[Stored records]
◆ ◆ ◆ ◆

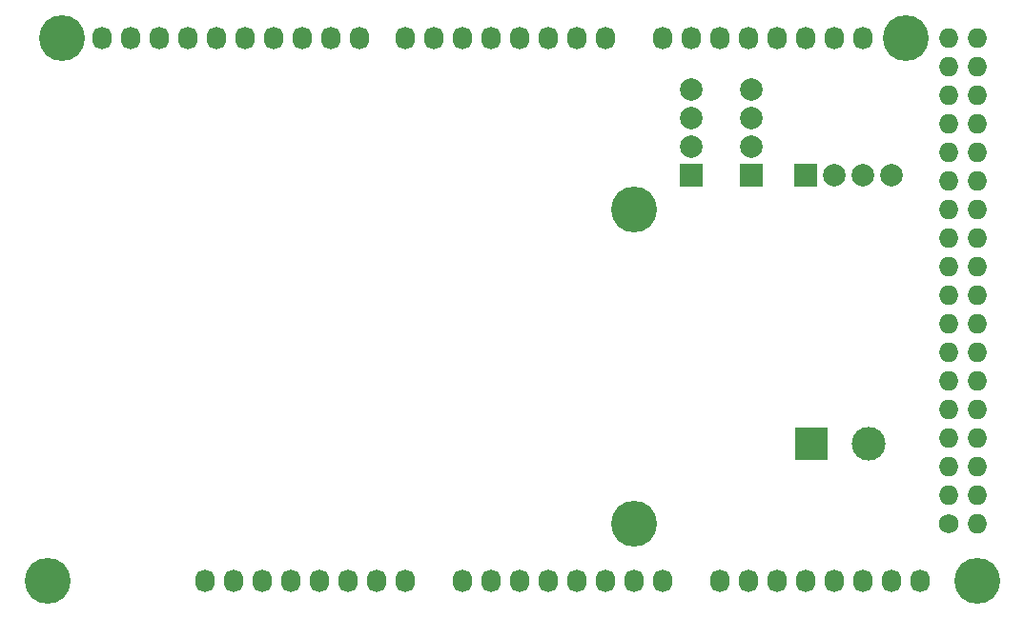
<source format=gts>
G04 #@! TF.FileFunction,Soldermask,Top*
%FSLAX46Y46*%
G04 Gerber Fmt 4.6, Leading zero omitted, Abs format (unit mm)*
G04 Created by KiCad (PCBNEW 4.0.7) date 03/26/18 14:03:10*
%MOMM*%
%LPD*%
G01*
G04 APERTURE LIST*
%ADD10C,0.100000*%
%ADD11C,1.727200*%
%ADD12O,1.727200X1.727200*%
%ADD13O,1.727200X2.032000*%
%ADD14C,4.064000*%
%ADD15R,2.000000X2.000000*%
%ADD16C,2.000000*%
%ADD17R,3.000000X3.000000*%
%ADD18C,3.000000*%
G04 APERTURE END LIST*
D10*
D11*
X197358000Y-114046000D03*
D12*
X199898000Y-114046000D03*
X197358000Y-111506000D03*
X199898000Y-111506000D03*
X197358000Y-108966000D03*
X199898000Y-108966000D03*
X197358000Y-106426000D03*
X199898000Y-106426000D03*
X197358000Y-103886000D03*
X199898000Y-103886000D03*
X197358000Y-101346000D03*
X199898000Y-101346000D03*
X197358000Y-98806000D03*
X199898000Y-98806000D03*
X197358000Y-96266000D03*
X199898000Y-96266000D03*
X197358000Y-93726000D03*
X199898000Y-93726000D03*
X197358000Y-91186000D03*
X199898000Y-91186000D03*
X197358000Y-88646000D03*
X199898000Y-88646000D03*
X197358000Y-86106000D03*
X199898000Y-86106000D03*
X197358000Y-83566000D03*
X199898000Y-83566000D03*
X197358000Y-81026000D03*
X199898000Y-81026000D03*
X197358000Y-78486000D03*
X199898000Y-78486000D03*
X197358000Y-75946000D03*
X199898000Y-75946000D03*
X197358000Y-73406000D03*
X199898000Y-73406000D03*
X197358000Y-70866000D03*
X199898000Y-70866000D03*
D13*
X131318000Y-119126000D03*
X133858000Y-119126000D03*
X136398000Y-119126000D03*
X138938000Y-119126000D03*
X141478000Y-119126000D03*
X144018000Y-119126000D03*
X146558000Y-119126000D03*
X149098000Y-119126000D03*
X154178000Y-119126000D03*
X156718000Y-119126000D03*
X159258000Y-119126000D03*
X161798000Y-119126000D03*
X164338000Y-119126000D03*
X166878000Y-119126000D03*
X169418000Y-119126000D03*
X171958000Y-119126000D03*
X177038000Y-119126000D03*
X179578000Y-119126000D03*
X182118000Y-119126000D03*
X184658000Y-119126000D03*
X187198000Y-119126000D03*
X189738000Y-119126000D03*
X192278000Y-119126000D03*
X194818000Y-119126000D03*
X122174000Y-70866000D03*
X124714000Y-70866000D03*
X127254000Y-70866000D03*
X129794000Y-70866000D03*
X132334000Y-70866000D03*
X134874000Y-70866000D03*
X137414000Y-70866000D03*
X139954000Y-70866000D03*
X142494000Y-70866000D03*
X145034000Y-70866000D03*
X149098000Y-70866000D03*
X151638000Y-70866000D03*
X154178000Y-70866000D03*
X156718000Y-70866000D03*
X159258000Y-70866000D03*
X161798000Y-70866000D03*
X164338000Y-70866000D03*
X166878000Y-70866000D03*
X171958000Y-70866000D03*
X174498000Y-70866000D03*
X177038000Y-70866000D03*
X179578000Y-70866000D03*
X182118000Y-70866000D03*
X184658000Y-70866000D03*
X187198000Y-70866000D03*
X189738000Y-70866000D03*
D14*
X117348000Y-119126000D03*
X169418000Y-114046000D03*
X199898000Y-119126000D03*
X118618000Y-70866000D03*
X169418000Y-86106000D03*
X193548000Y-70866000D03*
D15*
X174498000Y-83058000D03*
D16*
X174498000Y-80518000D03*
X174498000Y-77978000D03*
X174498000Y-75438000D03*
D15*
X179832000Y-83058000D03*
D16*
X179832000Y-80518000D03*
X179832000Y-77978000D03*
X179832000Y-75438000D03*
D17*
X185166000Y-106934000D03*
D18*
X190246000Y-106934000D03*
D15*
X184658000Y-83058000D03*
D16*
X187198000Y-83058000D03*
X189738000Y-83058000D03*
X192278000Y-83058000D03*
M02*

</source>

◆ ◆ ◆ ◆

*EXERCISE REQUIREMENTS*: The count of lines above that include the string "APERTURE" is the sole expected answer.

*ANSWER*: 2